Question écrite de
Mme Hilde VAUTMANS
-
Commission européenne
Subject: Academic freedom of Chinese students
In recent years, the number of Chinese students and researchers at academic institutions in Europe has been increasing1. NGOs such as Human Rights Watch state that China is threatening academic freedom in Europe, inter alia by monitoring, pressurising and intimidating Chinese and European academics, imposing selfcensorship, refusing to issue visas to researchers, etc2. These problems are disproportionately common in the case of academics working on human rights, ethnicity and the Chinese Communist Party.
1. Is the Commission aware of this issue, and does it regard it as a serious problem that needs to be addressed?
2. Human Rights Watch has published a code of conduct for universities in relation to this problem. Does the Commission’s agenda include campaigns to promote academic freedom, possibly complemented by a European code of conduct?3
3. Chinese academics have direct access to our institutions, but on the other hand Europeans have only limited access to Chinese institutions. What measures is the Commission considering to ensure greater reciprocity?

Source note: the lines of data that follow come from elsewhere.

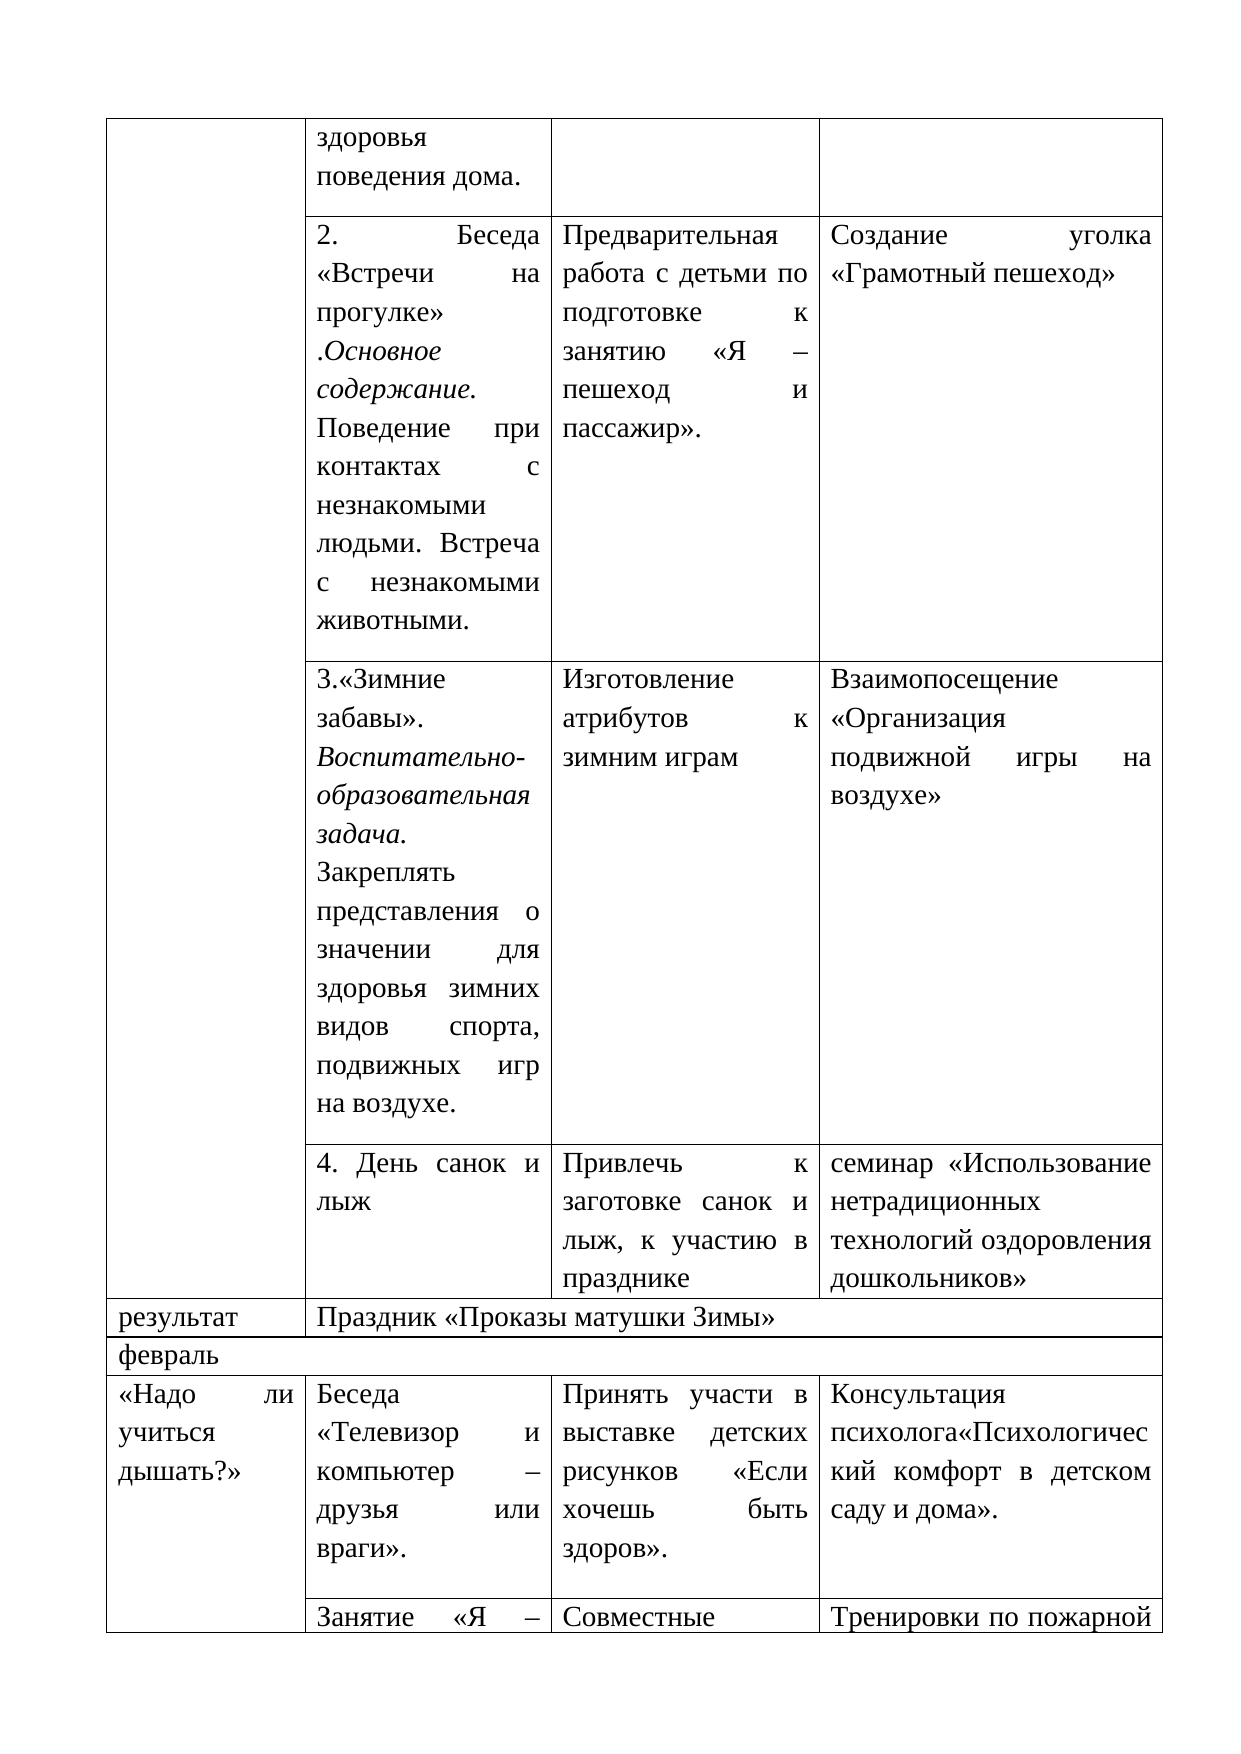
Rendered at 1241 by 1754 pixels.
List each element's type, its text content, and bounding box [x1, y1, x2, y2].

table_cell Беседа «Телевизор и компьютер – друзья или враги». [306, 1376, 551, 1598]
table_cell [306, 1599, 551, 1632]
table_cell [820, 119, 1162, 216]
table_cell результат [107, 1299, 305, 1336]
table_cell 2. Беседа «Встречи на прогулке».Основное содержание. Поведение при контактах с незнакомыми людьми. Встреча с незнакомыми животными. [306, 217, 551, 661]
table_cell февраль [107, 1338, 1162, 1375]
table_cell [552, 119, 819, 216]
table_cell Праздник «Проказы матушки Зимы» [306, 1299, 1162, 1336]
table_cell Привлечь к заготовке санок и лыж, к участию в празднике [552, 1145, 819, 1298]
table_cell 4. День санок и лыж [306, 1145, 551, 1298]
table_cell 3.«Зимние забавы». Воспитательно-образовательная задача. Закреплять представления о значении для здоровья зимних видов спорта, подвижных игр на воздухе. [306, 662, 551, 1144]
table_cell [552, 1599, 819, 1632]
table_cell Изготовление атрибутов к зимним играм [552, 662, 819, 1144]
table_cell семинар «Использование нетрадиционных технологий оздоровления дошкольников» [820, 1145, 1162, 1298]
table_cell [306, 119, 551, 216]
table_cell «Надо ли учиться дышать?» [107, 1376, 305, 1632]
table_cell Консультация психолога«Психологический комфорт в детском саду и дома». [820, 1376, 1162, 1598]
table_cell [107, 119, 305, 1298]
table_cell Принять участи в выставке детских рисунков «Если хочешь быть здоров». [552, 1376, 819, 1598]
table_cell Создание уголка «Грамотный пешеход» [820, 217, 1162, 661]
table_cell Предварительная работа с детьми по подготовке к занятию «Я – пешеход и пассажир». [552, 217, 819, 661]
table_cell Взаимопосещение «Организация подвижной игры на воздухе» [820, 662, 1162, 1144]
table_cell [820, 1599, 1162, 1632]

1 http://www.eias.org/wp-content/uploads/2016/03/Jia-EU-Asia-at-a-glance-Final.pdf
2 https://www.hrw.org/news/2019/03/21/china-government-threats-academic-freedom-abroad
3 https://www.hrw.org/sites/default/files/supporting_resources/190321_china_academic_freedom_coc.pdf
Answer given by Vice-President Borrell on behalf of the European Commission (17 February 2020)
1. The European Union is aware of instances of restrictions on academic freedom. Discussions between EU institutions and Member States are ongoing. The Commission is in the process of organising the 5th High-Level People-to-People Dialogue (HPPD), expected to take place in Brussels in the first half of 2020. The HPPD is a good forum to raise these issues at highest level.
2. Education remains primarily a Member State competence. The Commission can share experience of EU cooperation with China as well as outline the main challenges, with the aim to develop a consistent approach towards cooperation with China. However, concrete actions will have to be implemented by Member States.
The Commission is among the 48 members of the intergovernmental Bologna Process, and participates actively in its Task Force on fundamental academic values. This Task Force is currently working on a common European definition on academic freedom, as part of the preparation for the next Bologna Ministerial Conference in Rome in June 2020.
3. The imbalance in mobility flows concerns in particular long-term secondments of postdoc researchers under the Marie Skłodowska-Curie Actions of the Horizon 2020 programme. This imbalance is linked to several factors, including immigration procedures, integration dynamics in the local research community, access to Chinese funding and access to data.